--- GIVEN ENTRIES Enclosed Below ---

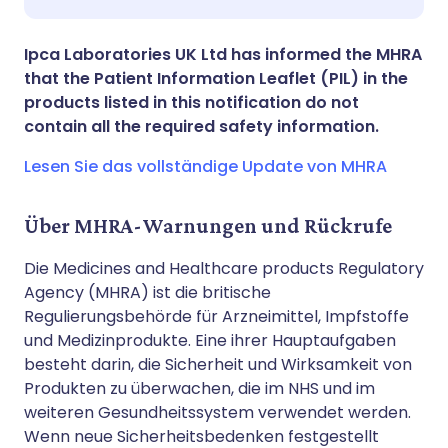
Teilen über X
🇮🇳 हिन्दी
🇮🇱 עברית
Ipca Laboratories UK Ltd has informed the MHRA
Teilen über WhatsApp
🇸🇦 عربي
🇸🇪 Svenska
that the Patient Information Leaflet (PIL) in the
products listed in this notification do not
contain all the required safety information.
Link kopieren
Lesen Sie das vollständige Update von MHRA
Über MHRA-Warnungen und Rückrufe
Die Medicines and Healthcare products Regulatory
Agency (MHRA) ist die britische
Regulierungsbehörde für Arzneimittel, Impfstoffe
und Medizinprodukte. Eine ihrer Hauptaufgaben
besteht darin, die Sicherheit und Wirksamkeit von
Produkten zu überwachen, die im NHS und im
weiteren Gesundheitssystem verwendet werden.
Wenn neue Sicherheitsbedenken festgestellt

--- End of Enclosed GIVEN ENTRIES ---

=== EXERCISE GOAL ===
Each line of the data is to be duplicated exactly; pictures stay out of the copy.

=== EXERCISE RESPONSE ===
Teilen über X
🇮🇳 हिन्दी
🇮🇱 עברית
Ipca Laboratories UK Ltd has informed the MHRA
Teilen über WhatsApp
🇸🇦 عربي
🇸🇪 Svenska
that the Patient Information Leaflet (PIL) in the
products listed in this notification do not
contain all the required safety information.
Link kopieren
Lesen Sie das vollständige Update von MHRA
Über MHRA-Warnungen und Rückrufe
Die Medicines and Healthcare products Regulatory
Agency (MHRA) ist die britische
Regulierungsbehörde für Arzneimittel, Impfstoffe
und Medizinprodukte. Eine ihrer Hauptaufgaben
besteht darin, die Sicherheit und Wirksamkeit von
Produkten zu überwachen, die im NHS und im
weiteren Gesundheitssystem verwendet werden.
Wenn neue Sicherheitsbedenken festgestellt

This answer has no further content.